**Try it**
Return, exactly as written, the lines of the material from its top through the line with "the Capstone Committee;", keeping pictures out.

--

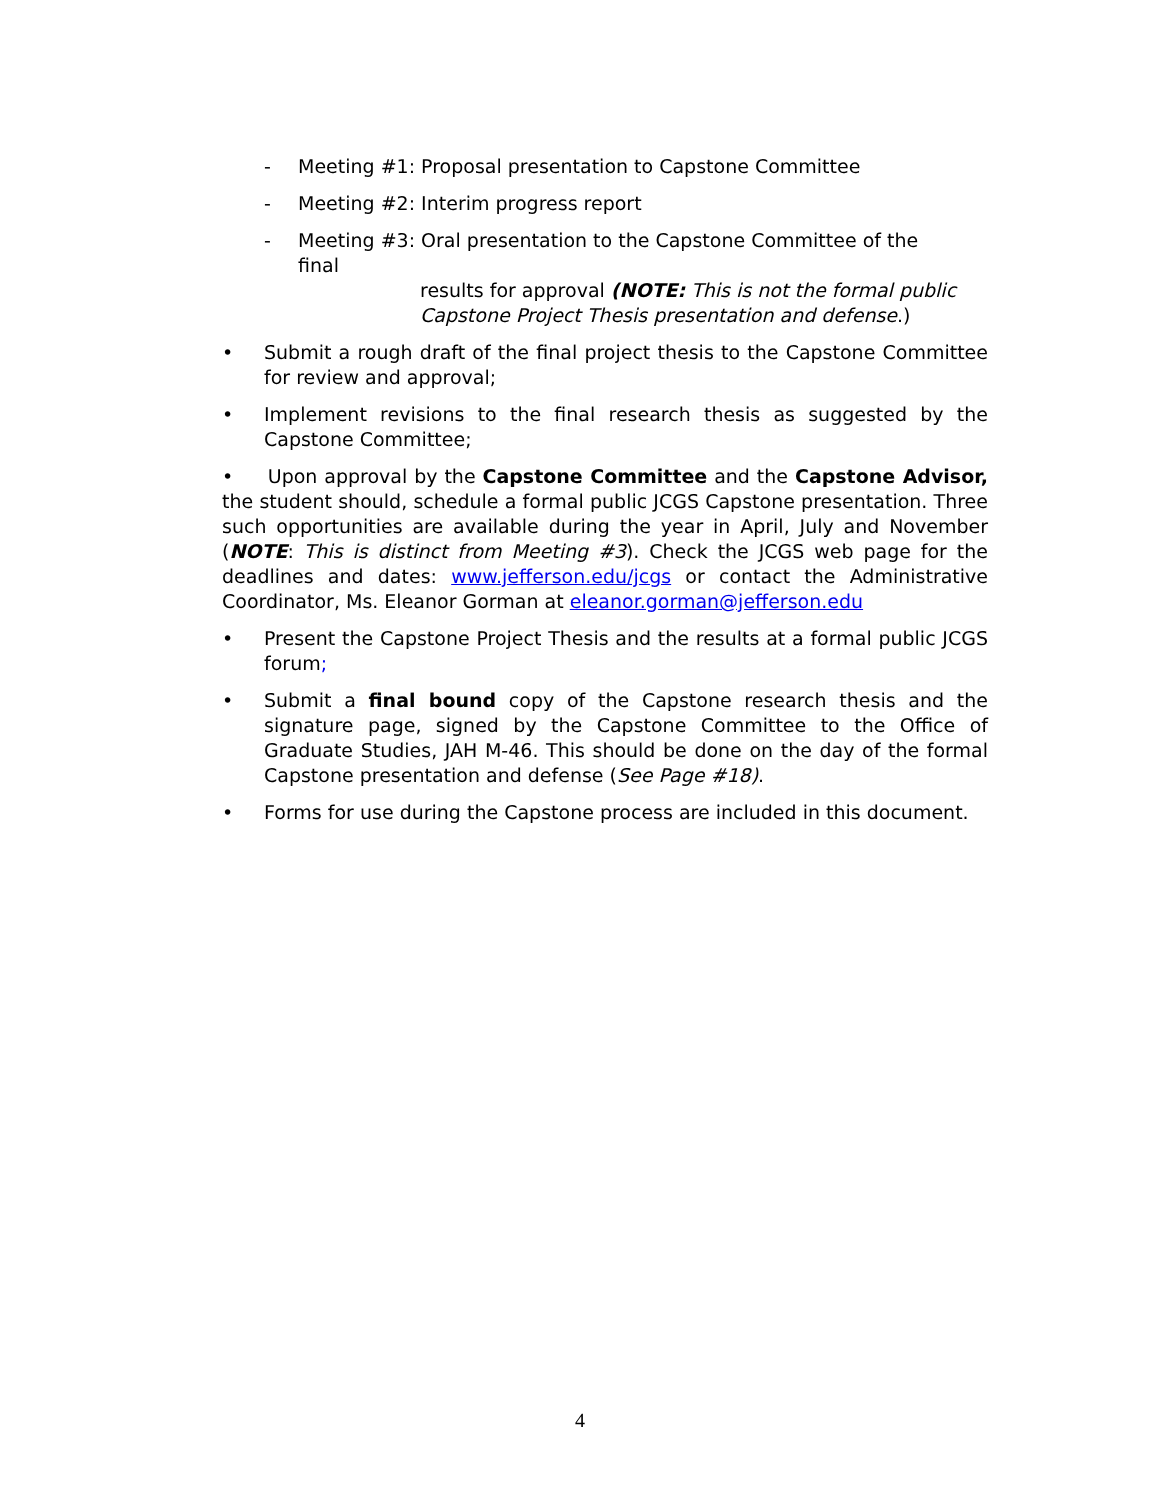- Meeting #1: Proposal presentation to Capstone Committee
- Meeting #2: Interim progress report
- Meeting #3: Oral presentation to the Capstone Committee of the final
results for approval (NOTE: This is not the formal public Capstone Project Thesis presentation and defense.)
• Submit a rough draft of the final project thesis to the Capstone Committee for review and approval;
• Implement revisions to the final research thesis as suggested by the Capstone Committee;
• Upon approval by the Capstone Committee and the Capstone Advisor, the student should, schedule a formal public JCGS Capstone presentation. Three such opportunities are available during the year in April, July and November (NOTE: This is distinct from Meeting #3). Check the JCGS web page for the deadlines and dates: www.jefferson.edu/jcgs or contact the Administrative Coordinator, Ms. Eleanor Gorman at eleanor.gorman@jefferson.edu
• Present the Capstone Project Thesis and the results at a formal public JCGS forum;
• Submit a final bound copy of the Capstone research thesis and the signature page, signed by the Capstone Committee to the Office of Graduate Studies, JAH M-46. This should be done on the day of the formal Capstone presentation and defense (See Page #18).
• Forms for use during the Capstone process are included in this document.
4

--

**Expected output**
- Meeting #1: Proposal presentation to Capstone Committee
- Meeting #2: Interim progress report
- Meeting #3: Oral presentation to the Capstone Committee of the final
results for approval (NOTE: This is not the formal public Capstone Project Thesis presentation and defense.)
• Submit a rough draft of the final project thesis to the Capstone Committee for review and approval;
• Implement revisions to the final research thesis as suggested by the Capstone Committee;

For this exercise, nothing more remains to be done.